11 Jul 06. The Wall Street Journal reported that technology and blue-chip stocks went their separate ways Monday. As always lately, the Federal Reserve was near the center of the action.
Concerns that an economic slowdown after more than two years of monetary-policy tightening by the Fed will hurt the profitability of cyclical companies drove investors away from risky tech stocks, which largely depend on growth to keep pushing earnings higher.
The tech-rich Nasdaq Composite Index fell 13.13 points to 2116.93. Semiconductor stocks paced the decline. The Philadelphia Semiconductor Index, a gauge of chip stocks, fell 2.2%, led by a 2% decline by Intel, a component of the Dow Jones Industrial Average.
The blue-chip average gained 12.88 points to 11103.55 after rising as much as 84 points earlier, weighed down by tech components such as Intel and Hewlett-Packard, which fell 2.8%. The Standard & Poor’s 500-stock index added 1.86 to 1267.34.
Alcoa, a component of the Dow average posted second-quarter operating earnings of 86 cents a share after the close, in line with forecasts. But its revenue of $7.96 billion fell just shy of forecasts for $8.01 billion, and the stock slid more than 4% in after-market trading, according to Inet.
The market sector was flooded with bad news as the wall Street Journal later reported.
On July 14th the paper reported that New York state Attorney General Eliot Spitzer said he filed a lawsuit in federal court in Manhattan charging memory-chip manufacturers with price fixing.
Separately, California Attorney General Bill Lockyer said he would file a similar action in U.S. District Court for the Northern District of California on the 15th. They will be joined by the attorneys general of more than 30 other states. The suits charge that the chip makers made a secret agreement to raise the prices of their memory chips. DRAMs, for dynamic random access memory chips, are used in computers and consumer-electronics devices.

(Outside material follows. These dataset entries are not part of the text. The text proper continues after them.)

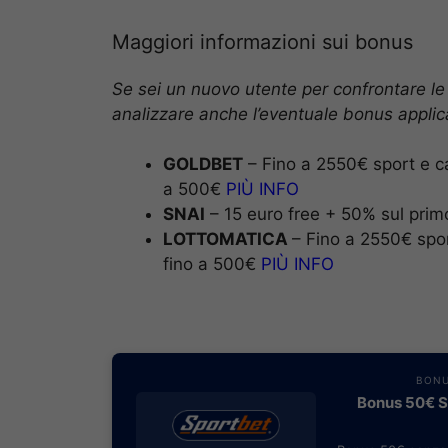
Maggiori informazioni sui bonus
Se sei un nuovo utente per confrontare le
analizzare anche l’eventuale bonus applica
GOLDBET
– Fino a 2550€ sport e c
a 500€
PIÙ INFO
SNAI
– 15 euro free + 50% sul prim
LOTTOMATICA
– Fino a 2550€ spo
fino a 500€
PIÙ INFO
BONU
Bonus 50€ SE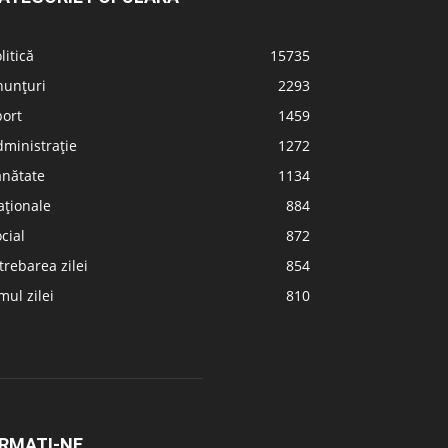
litică
15735
nunțuri
2293
port
1459
ministrație
1272
ănătate
1134
aționale
884
cial
872
trebarea zilei
854
ul zilei
810
RMAȚI-NE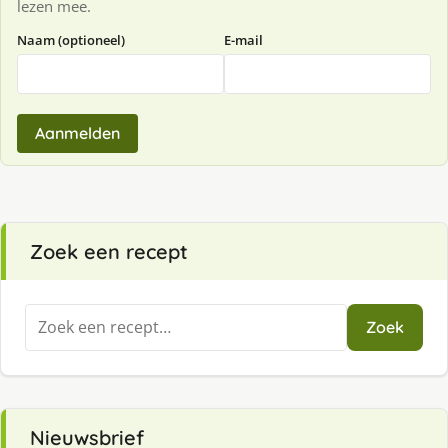
lezen mee.
Naam (optioneel)
E-mail
Aanmelden
Zoek een recept
Zoeken
Zoek
naar:
Nieuwsbrief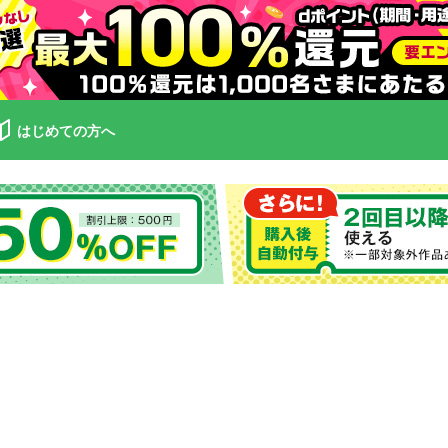
はじめての方へ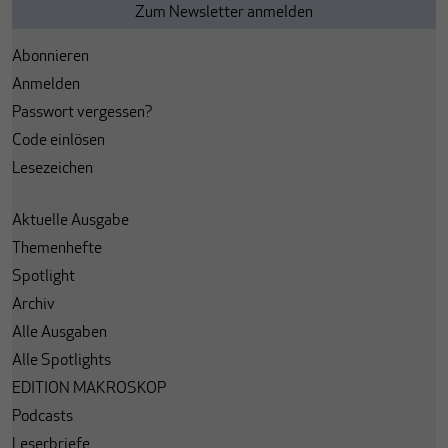
Abonnieren
Anmelden
Passwort vergessen?
Code einlösen
Lesezeichen
Aktuelle Ausgabe
Themenhefte
Spotlight
Archiv
Alle Ausgaben
Alle Spotlights
EDITION MAKROSKOP
Podcasts
Leserbriefe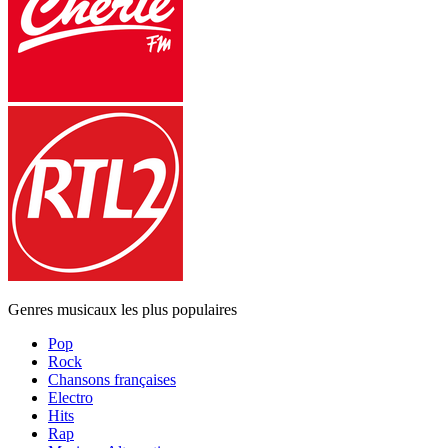
Genres musicaux les plus populaires
Pop
Rock
Chansons françaises
Electro
Hits
Rap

The suits follow an investigation by the Justice Department that has produced guilty pleas by Samsung Electronics Co. and Hynix Semiconductor Inc. of South Korea, Infineon Technologies AG of Germany and Elpida Memory Inc. of Japan. The defendants in the latest lawsuits include Micron Technology Inc. of Boise, Idaho, Infineon, Elpida, Hynix, and Nanya Technology Corp. of Taiwan.
Again on July 14th the paper reported that EMC Corp. said its second-quarter profit fell nearly 5%, a result that the data-storage provider previewed earlier this week when it announced it would fail to meet its quarterly financial goals because of inventory troubles for a key new product.
EMC said net income for the April-June period was $279.1m, down from $293.4m in last year’s second quarter. Profit in both quarters worked out to 12 cents a share, but the year-ago period included an additional 100,574 shares outstanding.
Revenue rose 10% to $2.57bn from $2.34bn a year ago. The latest figure was just shy of the forecast of $2.66bn EMC made before the company said Monday that it would miss that target.
Monday’s pre-earnings announcement sent the company’s shares down 7%. Before the announcement, EMC expected to post a per-share profit of 13 cents, one cent higher than the result announced Friday. Shares slid 2.8% to $9.70 in Friday morning trading on the New York Stock Exchange.
Chief Executive Joseph Tucci said Friday he is “deeply disappointed” with second-quarter earnings results. “Overall execution was clearly not up to EMC standards,” he said during a conference call Friday to discuss the results with Wall Street.
According to Mr. Tucci, during the final week of the quarter orders for a new generation of the company’s storage system “exploded” while demand for the older version “stalled.” That, he said, prompted the warning out of the data storage company.